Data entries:
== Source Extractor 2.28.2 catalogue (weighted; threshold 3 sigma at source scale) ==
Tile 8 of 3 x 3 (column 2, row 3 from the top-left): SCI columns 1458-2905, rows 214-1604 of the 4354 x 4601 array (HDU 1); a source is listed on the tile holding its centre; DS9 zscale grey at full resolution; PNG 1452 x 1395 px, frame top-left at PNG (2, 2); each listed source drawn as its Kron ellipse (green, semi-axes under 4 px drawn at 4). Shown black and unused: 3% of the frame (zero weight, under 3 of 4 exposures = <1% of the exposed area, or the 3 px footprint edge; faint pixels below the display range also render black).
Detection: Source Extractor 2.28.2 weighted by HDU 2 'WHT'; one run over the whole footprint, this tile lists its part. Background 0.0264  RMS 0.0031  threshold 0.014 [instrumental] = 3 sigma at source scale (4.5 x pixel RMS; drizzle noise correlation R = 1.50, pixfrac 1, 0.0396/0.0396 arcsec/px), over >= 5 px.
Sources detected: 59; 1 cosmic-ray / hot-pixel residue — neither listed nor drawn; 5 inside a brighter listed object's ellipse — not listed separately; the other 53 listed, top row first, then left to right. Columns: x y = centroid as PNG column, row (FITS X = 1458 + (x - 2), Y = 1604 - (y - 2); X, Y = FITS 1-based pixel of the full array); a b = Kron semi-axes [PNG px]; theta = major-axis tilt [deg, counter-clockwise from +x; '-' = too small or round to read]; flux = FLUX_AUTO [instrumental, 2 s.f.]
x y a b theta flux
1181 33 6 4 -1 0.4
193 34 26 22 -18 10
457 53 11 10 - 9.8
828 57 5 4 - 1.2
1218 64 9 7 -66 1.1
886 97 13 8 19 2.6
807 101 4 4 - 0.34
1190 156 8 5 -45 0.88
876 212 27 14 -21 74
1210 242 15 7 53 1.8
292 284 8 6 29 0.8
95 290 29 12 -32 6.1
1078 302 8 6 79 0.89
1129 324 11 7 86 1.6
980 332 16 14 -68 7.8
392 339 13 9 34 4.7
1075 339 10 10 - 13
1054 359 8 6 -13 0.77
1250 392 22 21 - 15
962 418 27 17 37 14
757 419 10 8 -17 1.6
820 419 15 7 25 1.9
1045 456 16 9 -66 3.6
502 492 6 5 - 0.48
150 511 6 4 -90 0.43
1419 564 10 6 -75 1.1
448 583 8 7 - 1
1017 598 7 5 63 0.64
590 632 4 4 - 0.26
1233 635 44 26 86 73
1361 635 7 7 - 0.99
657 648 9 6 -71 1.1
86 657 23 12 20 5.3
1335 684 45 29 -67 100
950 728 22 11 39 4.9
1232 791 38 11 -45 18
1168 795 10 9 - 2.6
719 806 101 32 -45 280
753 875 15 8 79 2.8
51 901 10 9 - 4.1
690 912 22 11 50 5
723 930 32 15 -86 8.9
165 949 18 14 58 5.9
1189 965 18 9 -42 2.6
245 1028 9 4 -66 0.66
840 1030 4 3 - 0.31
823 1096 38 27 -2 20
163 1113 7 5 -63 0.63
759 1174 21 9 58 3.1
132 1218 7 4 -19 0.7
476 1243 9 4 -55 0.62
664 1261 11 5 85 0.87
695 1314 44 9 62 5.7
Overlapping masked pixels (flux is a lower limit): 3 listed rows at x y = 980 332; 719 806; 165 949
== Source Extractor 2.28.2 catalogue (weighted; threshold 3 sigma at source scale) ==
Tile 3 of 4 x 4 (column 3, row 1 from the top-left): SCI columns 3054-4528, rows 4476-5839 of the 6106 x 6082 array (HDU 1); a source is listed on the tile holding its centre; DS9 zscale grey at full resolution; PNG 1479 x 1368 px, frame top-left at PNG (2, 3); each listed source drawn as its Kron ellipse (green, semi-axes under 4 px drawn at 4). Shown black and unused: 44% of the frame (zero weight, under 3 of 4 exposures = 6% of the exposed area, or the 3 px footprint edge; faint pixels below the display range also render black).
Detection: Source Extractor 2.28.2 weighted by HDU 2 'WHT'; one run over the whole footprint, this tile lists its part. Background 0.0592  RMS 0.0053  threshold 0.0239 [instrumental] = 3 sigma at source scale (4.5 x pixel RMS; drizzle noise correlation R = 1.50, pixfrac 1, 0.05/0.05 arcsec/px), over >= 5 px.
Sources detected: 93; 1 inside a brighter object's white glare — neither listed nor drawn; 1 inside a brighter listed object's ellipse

▶ _Exercise_
Lay out every line of the items above as a Markdown table with the columns Row and Line. Number each row, and skip blank lines.

▶ _Response for this exercise_
| Row | Line |
|---|---|
| 1 | == Source Extractor 2.28.2 catalogue (weighted; threshold 3 sigma at source scale) == |
| 2 | Tile 8 of 3 x 3 (column 2, row 3 from the top-left): SCI columns 1458-2905, rows 214-1604 of the 4354 x 4601 array (HDU 1); a source is listed on the tile holding its centre; DS9 zscale grey at full resolution; PNG 1452 x 1395 px, frame top-left at PNG (2, 2); each listed source drawn as its Kron ellipse (green, semi-axes under 4 px drawn at 4). Shown black and unused: 3% of the frame (zero weight, under 3 of 4 exposures = <1% of the exposed area, or the 3 px footprint edge; faint pixels below the display range also render black). |
| 3 | Detection: Source Extractor 2.28.2 weighted by HDU 2 'WHT'; one run over the whole footprint, this tile lists its part. Background 0.0264  RMS 0.0031  threshold 0.014 [instrumental] = 3 sigma at source scale (4.5 x pixel RMS; drizzle noise correlation R = 1.50, pixfrac 1, 0.0396/0.0396 arcsec/px), over >= 5 px. |
| 4 | Sources detected: 59; 1 cosmic-ray / hot-pixel residue — neither listed nor drawn; 5 inside a brighter listed object's ellipse — not listed separately; the other 53 listed, top row first, then left to right. Columns: x y = centroid as PNG column, row (FITS X = 1458 + (x - 2), Y = 1604 - (y - 2); X, Y = FITS 1-based pixel of the full array); a b = Kron semi-axes [PNG px]; theta = major-axis tilt [deg, counter-clockwise from +x; '-' = too small or round to read]; flux = FLUX_AUTO [instrumental, 2 s.f.] |
| 5 | x y a b theta flux |
| 6 | 1181 33 6 4 -1 0.4 |
| 7 | 193 34 26 22 -18 10 |
| 8 | 457 53 11 10 - 9.8 |
| 9 | 828 57 5 4 - 1.2 |
| 10 | 1218 64 9 7 -66 1.1 |
| 11 | 886 97 13 8 19 2.6 |
| 12 | 807 101 4 4 - 0.34 |
| 13 | 1190 156 8 5 -45 0.88 |
| 14 | 876 212 27 14 -21 74 |
| 15 | 1210 242 15 7 53 1.8 |
| 16 | 292 284 8 6 29 0.8 |
| 17 | 95 290 29 12 -32 6.1 |
| 18 | 1078 302 8 6 79 0.89 |
| 19 | 1129 324 11 7 86 1.6 |
| 20 | 980 332 16 14 -68 7.8 |
| 21 | 392 339 13 9 34 4.7 |
| 22 | 1075 339 10 10 - 13 |
| 23 | 1054 359 8 6 -13 0.77 |
| 24 | 1250 392 22 21 - 15 |
| 25 | 962 418 27 17 37 14 |
| 26 | 757 419 10 8 -17 1.6 |
| 27 | 820 419 15 7 25 1.9 |
| 28 | 1045 456 16 9 -66 3.6 |
| 29 | 502 492 6 5 - 0.48 |
| 30 | 150 511 6 4 -90 0.43 |
| 31 | 1419 564 10 6 -75 1.1 |
| 32 | 448 583 8 7 - 1 |
| 33 | 1017 598 7 5 63 0.64 |
| 34 | 590 632 4 4 - 0.26 |
| 35 | 1233 635 44 26 86 73 |
| 36 | 1361 635 7 7 - 0.99 |
| 37 | 657 648 9 6 -71 1.1 |
| 38 | 86 657 23 12 20 5.3 |
| 39 | 1335 684 45 29 -67 100 |
| 40 | 950 728 22 11 39 4.9 |
| 41 | 1232 791 38 11 -45 18 |
| 42 | 1168 795 10 9 - 2.6 |
| 43 | 719 806 101 32 -45 280 |
| 44 | 753 875 15 8 79 2.8 |
| 45 | 51 901 10 9 - 4.1 |
| 46 | 690 912 22 11 50 5 |
| 47 | 723 930 32 15 -86 8.9 |
| 48 | 165 949 18 14 58 5.9 |
| 49 | 1189 965 18 9 -42 2.6 |
| 50 | 245 1028 9 4 -66 0.66 |
| 51 | 840 1030 4 3 - 0.31 |
| 52 | 823 1096 38 27 -2 20 |
| 53 | 163 1113 7 5 -63 0.63 |
| 54 | 759 1174 21 9 58 3.1 |
| 55 | 132 1218 7 4 -19 0.7 |
| 56 | 476 1243 9 4 -55 0.62 |
| 57 | 664 1261 11 5 85 0.87 |
| 58 | 695 1314 44 9 62 5.7 |
| 59 | Overlapping masked pixels (flux is a lower limit): 3 listed rows at x y = 980 332; 719 806; 165 949 |
| 60 | == Source Extractor 2.28.2 catalogue (weighted; threshold 3 sigma at source scale) == |
| 61 | Tile 3 of 4 x 4 (column 3, row 1 from the top-left): SCI columns 3054-4528, rows 4476-5839 of the 6106 x 6082 array (HDU 1); a source is listed on the tile holding its centre; DS9 zscale grey at full resolution; PNG 1479 x 1368 px, frame top-left at PNG (2, 3); each listed source drawn as its Kron ellipse (green, semi-axes under 4 px drawn at 4). Shown black and unused: 44% of the frame (zero weight, under 3 of 4 exposures = 6% of the exposed area, or the 3 px footprint edge; faint pixels below the display range also render black). |
| 62 | Detection: Source Extractor 2.28.2 weighted by HDU 2 'WHT'; one run over the whole footprint, this tile lists its part. Background 0.0592  RMS 0.0053  threshold 0.0239 [instrumental] = 3 sigma at source scale (4.5 x pixel RMS; drizzle noise correlation R = 1.50, pixfrac 1, 0.05/0.05 arcsec/px), over >= 5 px. |
| 63 | Sources detected: 93; 1 inside a brighter object's white glare — neither listed nor drawn; 1 inside a brighter listed object's ellipse |